_Textauszug_
********
Welcher Song repräsentiert Deiner Meinung nach am ehesten das neue Album und warum?

Das ist schwierig zu beantworten, weil das Album recht vielfältig ist. Aber ich denke, dass der Titeltrack „Milorg“ sehr viel davon repräsentiert, wofür VREID stehen: Heaviness, Atmosphäre, Melodien. Ebenso der Opener „Alarm“, der wie ein Hinweis darauf ist, was in den folgenden Songs alles passiert, von den schnelleren über die brutalen bis hin zu den melodischen Passagen.

Um zu den Texte zu kommen. Gibt es diesmal wieder ein geschlossenes Konzept hinter allen Texten?

Absolut. Das Wort „Milorg“ ist eine Zusammenfassung des Ausdrucks „militær organisasjon“. Das war die Bezeichnung der norwegischen Widerstandsbewegung im Zweiten Weltkrieg, also diejenigen, die gegen die Besatzer in Norwegen gekämpft haben. Dieses Album erzählt viele verschiedene Geschichten: Es geht um Geschichten aus dem Alltag und um Schlachten im Zweiten Weltkrieg. Das Hauptaugenmerk liegt aber auf der „Milorg“. Es war so, dass Norwegen zur Zeit der Besatzung 1940 keinen militärischen Widerstand leisten konnte. Und so haben sich im Untergrund Leute zusammengeschlossen, zumeist Männer zwischen 18 und 25 Jahren alt, um auf ihre Weise ihre eigene Militärorganisation aufzubauen. Sie wurden dabei von den Alliierten unterstützt und waren ein nicht zu unterschätzender Faktor, die Freiheit Norwegens wiederzuerlangen. Insofern ist das Album ein Tribut an ihr Handeln.

Also ein anderer Ansatz als bei „I Krig“, wo Ihr ausschließlich Gedichte vom norwegischen Autor Gunnar Reiss-Anderssen verwendet habt…

Ja, diesmal habe ich alle Texte geschrieben, weswegen sie mehr auf realen Ereignissen basieren und weniger die subjektive Wahrnehmung oder Gefühle widerspiegeln.

Gut, Du hast erklärt, was die „Milorg“ war. Seid Ihr eigentlich dadurch auf Eure Selbstbezeichnung „Pitch Black Brigade“ gekommen?

Das hat nichts miteinander zu tun. Pitch Black Brigade steht für eine starke Einheit, die für dieselbe Sache kämpft. Das haben wir uns ausgedacht, als wir die Band aufgebaut haben. Es drückt aus, dass als starke Einheit einer für den anderen kämpft. Und das illustriert ziemlich deutlich, wofür VREID stehen: Ich sehe uns einfach als Pechschwarze Brigade.
********
_Aufgaben_
• 1. Beantworte zum Interview über das Album „Milorg“ diese Fragen:
(a) Welcher Ausdruck wird mit dem Wort „Milorg“ zusammengefasst?
(b) Von welchem Autor stammen die Gedichte, die auf „I Krig“ verwendet wurden?
(c) Wofür steht die Bezeichnung „Pitch Black Brigade“?
• 2. Knüpfe an das Interview über das Album „Milorg“ an und führe es nach seinem letzten Satz weiter.
Die Zeilen sind eigenständiges Material und stehen in keinem Zusammenhang mit dem Interview.

_Zeilen_
********
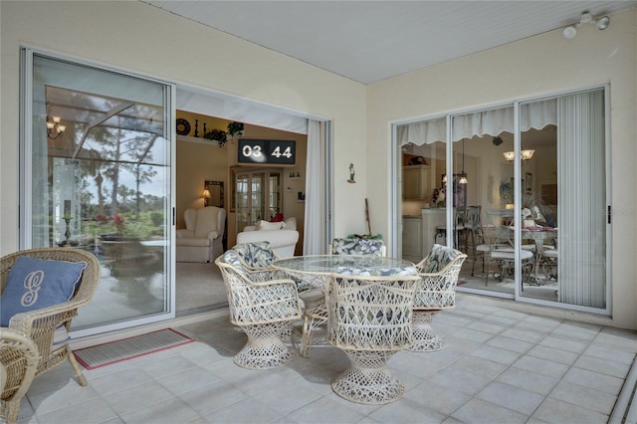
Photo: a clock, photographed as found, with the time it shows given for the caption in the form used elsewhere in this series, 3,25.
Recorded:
3,44
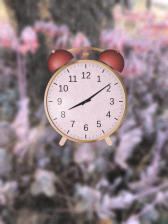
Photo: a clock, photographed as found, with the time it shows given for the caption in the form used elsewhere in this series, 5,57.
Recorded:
8,09
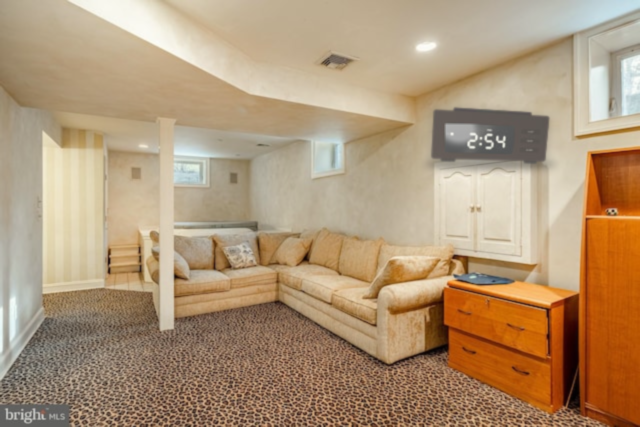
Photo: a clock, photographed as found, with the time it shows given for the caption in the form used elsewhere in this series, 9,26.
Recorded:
2,54
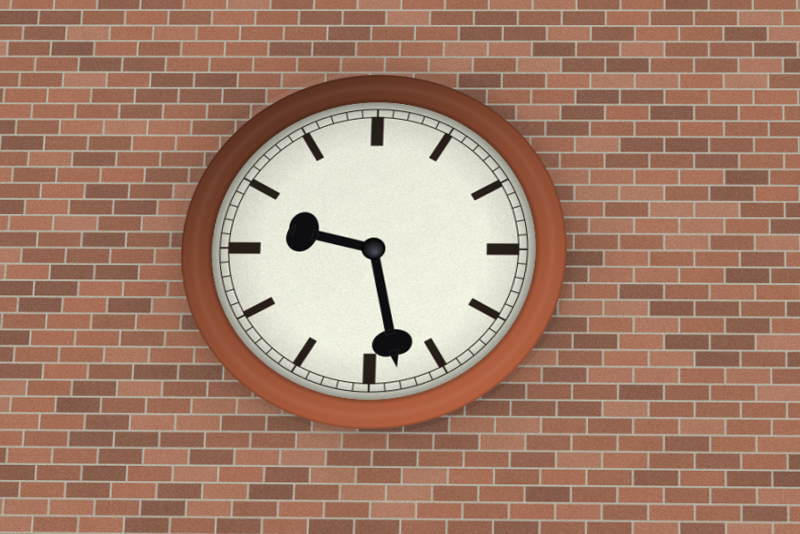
********
_Lösungen_
• 1.
(a) „Milorg“ fasst den Ausdruck „militær organisasjon“ zusammen.
(b) Die Gedichte stammen vom norwegischen Autor Gunnar Reiss-Anderssen.
(c) „Pitch Black Brigade“ steht für eine starke Einheit, die für dieselbe Sache kämpft.

• 2.
Ganz generell: Ist die Besatzung Norwegens immer noch ein großes Thema in der norwegischen Öffentlichkeit?

Auf jeden Fall. Erst kürzlich gab es in Norwegen den Kinofilm „Max Manus“. Das war die größte norwegische Filmproduktion und der größte Kinoerfolg in Norwegen überhaupt. Darin geht es um den Zweiten Weltkrieg in Norwegen und die Milorg-Gruppen aus der Perspektive des Widerstandskämpfers Max Manus, der tatsächlich gelebt hat. Der Widerstand ist einfach ein wichtiger Faktor in der norwegischen Geschichte, über den beispielsweise in der Schule unterrichtet wird. Es besteht immer noch ein sehr großes Interesse daran, weil Norwegen seit dem Zweiten Weltkrieg in keinen Krieg mehr verwickelt war. Es war das letzte brutale Ereignis in der Geschichte von Norwegen, weswegen sich die Leute daran natürlich stark erinnern.

Zu etwas ganz anderem: Metal ist in Norwegen ein Thema für die ganz normalen Tageszeitungen, was zumindest in Deutschland weitgehend undenkbar ist. Welche Reaktionen habt Ihr von der Presse und den Medien in Norwegen bekommen?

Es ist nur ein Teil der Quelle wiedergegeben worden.